### Selected excerpt
---*---

# auto shutdown on low battery?



## ksiu (Jun 19, 2021)

Hi,
Does  FreeBSD 12.2p7 automatically shutdown if the laptop battery is low?

If not, is there a way to make it do that?

I am running Thinkpad t440P.

Thanks!


----------



## Vull (Jun 19, 2021)

plasma5-plasma and mate power management widgets both have options to to shutdown automatically when power gets too low. There might be some other power management utility that doesn't require a desktop environment, but I don't know if there is, or what it is.


----------



## kpedersen (Jun 19, 2021)

I used to have a script that runs via cron every 5 mins, checks the remaining battery and suspends.

However many of my ThinkPads make so much noise when the battery is low that I simply didn't really need it.


----------



## ksiu (Jun 19, 2021)

kpedersen said:


> I used to have a script that runs via cron every 5 mins, checks the remaining battery and suspends.
> 
> However many of my ThinkPads make so much noise when the battery is low that I simply didn't really need it.

---*---

### Given information

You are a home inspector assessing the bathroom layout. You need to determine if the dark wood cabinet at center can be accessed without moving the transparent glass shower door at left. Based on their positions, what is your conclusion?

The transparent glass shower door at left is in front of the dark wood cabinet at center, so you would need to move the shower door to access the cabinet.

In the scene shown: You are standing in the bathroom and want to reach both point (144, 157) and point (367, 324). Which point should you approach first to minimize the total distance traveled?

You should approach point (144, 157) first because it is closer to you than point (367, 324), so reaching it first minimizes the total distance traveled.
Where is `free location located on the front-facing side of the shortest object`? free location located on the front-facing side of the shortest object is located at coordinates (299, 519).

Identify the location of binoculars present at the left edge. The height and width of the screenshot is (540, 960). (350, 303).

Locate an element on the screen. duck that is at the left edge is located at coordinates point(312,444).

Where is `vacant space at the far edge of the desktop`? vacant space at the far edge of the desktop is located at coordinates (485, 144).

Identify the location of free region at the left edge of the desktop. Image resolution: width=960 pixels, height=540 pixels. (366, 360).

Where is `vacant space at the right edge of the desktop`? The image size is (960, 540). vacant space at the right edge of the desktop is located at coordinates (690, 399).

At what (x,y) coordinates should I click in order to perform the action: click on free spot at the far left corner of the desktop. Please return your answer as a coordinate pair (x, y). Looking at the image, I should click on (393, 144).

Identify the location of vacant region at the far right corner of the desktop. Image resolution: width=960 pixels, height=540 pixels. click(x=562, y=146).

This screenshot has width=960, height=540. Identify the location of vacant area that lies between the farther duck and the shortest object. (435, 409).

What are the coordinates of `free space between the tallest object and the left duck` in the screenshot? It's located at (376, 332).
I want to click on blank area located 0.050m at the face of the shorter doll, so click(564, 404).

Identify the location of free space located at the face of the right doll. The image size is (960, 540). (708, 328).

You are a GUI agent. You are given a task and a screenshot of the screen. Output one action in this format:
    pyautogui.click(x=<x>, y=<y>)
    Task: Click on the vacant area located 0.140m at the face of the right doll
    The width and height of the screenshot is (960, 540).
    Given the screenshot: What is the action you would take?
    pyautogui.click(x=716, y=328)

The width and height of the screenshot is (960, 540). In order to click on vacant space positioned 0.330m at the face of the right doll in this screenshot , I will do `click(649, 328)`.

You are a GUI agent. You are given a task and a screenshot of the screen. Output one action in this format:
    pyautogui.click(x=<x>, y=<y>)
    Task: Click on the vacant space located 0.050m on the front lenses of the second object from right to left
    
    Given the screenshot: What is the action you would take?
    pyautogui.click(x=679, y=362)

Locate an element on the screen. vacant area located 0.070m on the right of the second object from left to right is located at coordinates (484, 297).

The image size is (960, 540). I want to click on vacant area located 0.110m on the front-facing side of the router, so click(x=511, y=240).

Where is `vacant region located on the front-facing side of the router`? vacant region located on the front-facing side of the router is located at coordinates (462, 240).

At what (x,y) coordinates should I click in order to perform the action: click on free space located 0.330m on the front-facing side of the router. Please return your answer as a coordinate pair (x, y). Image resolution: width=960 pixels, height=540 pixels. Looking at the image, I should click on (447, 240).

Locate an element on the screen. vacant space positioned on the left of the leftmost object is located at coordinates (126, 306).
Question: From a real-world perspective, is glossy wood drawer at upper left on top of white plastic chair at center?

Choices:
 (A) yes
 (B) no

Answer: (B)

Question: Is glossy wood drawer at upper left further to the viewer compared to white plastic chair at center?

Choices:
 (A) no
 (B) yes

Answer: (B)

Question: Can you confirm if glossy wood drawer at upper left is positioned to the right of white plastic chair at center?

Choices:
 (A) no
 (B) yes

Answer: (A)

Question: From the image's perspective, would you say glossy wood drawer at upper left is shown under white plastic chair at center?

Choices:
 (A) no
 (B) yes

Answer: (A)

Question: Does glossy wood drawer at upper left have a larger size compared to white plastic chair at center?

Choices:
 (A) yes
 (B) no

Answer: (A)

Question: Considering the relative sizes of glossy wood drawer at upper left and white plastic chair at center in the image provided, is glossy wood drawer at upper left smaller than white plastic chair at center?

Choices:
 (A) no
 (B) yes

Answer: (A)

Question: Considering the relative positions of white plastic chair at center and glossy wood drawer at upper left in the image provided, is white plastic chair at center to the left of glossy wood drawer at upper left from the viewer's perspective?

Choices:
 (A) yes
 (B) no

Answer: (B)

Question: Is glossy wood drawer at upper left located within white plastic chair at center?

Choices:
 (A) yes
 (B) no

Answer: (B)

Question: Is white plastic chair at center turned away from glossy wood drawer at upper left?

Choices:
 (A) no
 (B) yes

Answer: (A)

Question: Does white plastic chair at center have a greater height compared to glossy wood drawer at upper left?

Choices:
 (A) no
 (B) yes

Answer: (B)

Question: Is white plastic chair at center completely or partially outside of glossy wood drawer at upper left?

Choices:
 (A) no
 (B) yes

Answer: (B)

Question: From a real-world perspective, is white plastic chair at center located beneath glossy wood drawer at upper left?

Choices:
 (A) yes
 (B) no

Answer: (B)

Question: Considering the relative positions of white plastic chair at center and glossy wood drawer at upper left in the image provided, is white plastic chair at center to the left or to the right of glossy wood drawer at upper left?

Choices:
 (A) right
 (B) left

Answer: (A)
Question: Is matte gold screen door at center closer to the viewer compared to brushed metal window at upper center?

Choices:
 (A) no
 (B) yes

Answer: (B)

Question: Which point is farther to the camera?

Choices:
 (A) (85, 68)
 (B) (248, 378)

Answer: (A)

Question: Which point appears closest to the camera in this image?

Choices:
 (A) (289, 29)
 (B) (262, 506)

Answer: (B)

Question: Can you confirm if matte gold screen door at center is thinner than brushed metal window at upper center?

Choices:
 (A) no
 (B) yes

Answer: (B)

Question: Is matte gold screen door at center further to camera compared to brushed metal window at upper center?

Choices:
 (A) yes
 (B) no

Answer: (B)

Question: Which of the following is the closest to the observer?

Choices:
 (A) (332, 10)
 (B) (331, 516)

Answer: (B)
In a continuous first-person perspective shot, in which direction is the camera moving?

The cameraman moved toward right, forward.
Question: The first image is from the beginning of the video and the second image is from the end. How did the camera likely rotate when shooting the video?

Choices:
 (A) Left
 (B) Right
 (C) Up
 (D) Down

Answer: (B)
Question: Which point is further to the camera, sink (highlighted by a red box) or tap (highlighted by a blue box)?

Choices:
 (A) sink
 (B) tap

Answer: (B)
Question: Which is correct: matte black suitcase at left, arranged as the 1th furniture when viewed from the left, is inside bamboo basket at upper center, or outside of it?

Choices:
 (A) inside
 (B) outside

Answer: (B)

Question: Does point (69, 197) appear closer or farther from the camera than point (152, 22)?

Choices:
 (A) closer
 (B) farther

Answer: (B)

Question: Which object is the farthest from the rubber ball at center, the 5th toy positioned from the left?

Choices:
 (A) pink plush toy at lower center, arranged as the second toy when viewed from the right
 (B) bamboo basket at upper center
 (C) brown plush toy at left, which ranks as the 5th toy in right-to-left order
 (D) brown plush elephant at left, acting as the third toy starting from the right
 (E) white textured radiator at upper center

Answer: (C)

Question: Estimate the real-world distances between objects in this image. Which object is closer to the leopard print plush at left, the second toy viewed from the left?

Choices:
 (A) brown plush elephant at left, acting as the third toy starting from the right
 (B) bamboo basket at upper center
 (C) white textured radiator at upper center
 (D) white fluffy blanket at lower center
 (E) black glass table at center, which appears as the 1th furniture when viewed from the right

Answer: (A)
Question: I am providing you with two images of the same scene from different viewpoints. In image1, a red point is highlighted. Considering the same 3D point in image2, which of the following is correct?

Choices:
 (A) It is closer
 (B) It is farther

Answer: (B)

---*---

### Exercise 1
In the low-battery shutdown thread, how often did kpedersen's script run via cron?
### Exercise 2
Reproduce word for word the part of the low-battery shutdown thread from "# auto shutdown" to "running Thinkpad t440P.".

### Written solution 1
Every 5 minutes.

### Written solution 2
# auto shutdown on low battery?



## ksiu (Jun 19, 2021)

Hi,
Does  FreeBSD 12.2p7 automatically shutdown if the laptop battery is low?

If not, is there a way to make it do that?

I am running Thinkpad t440P.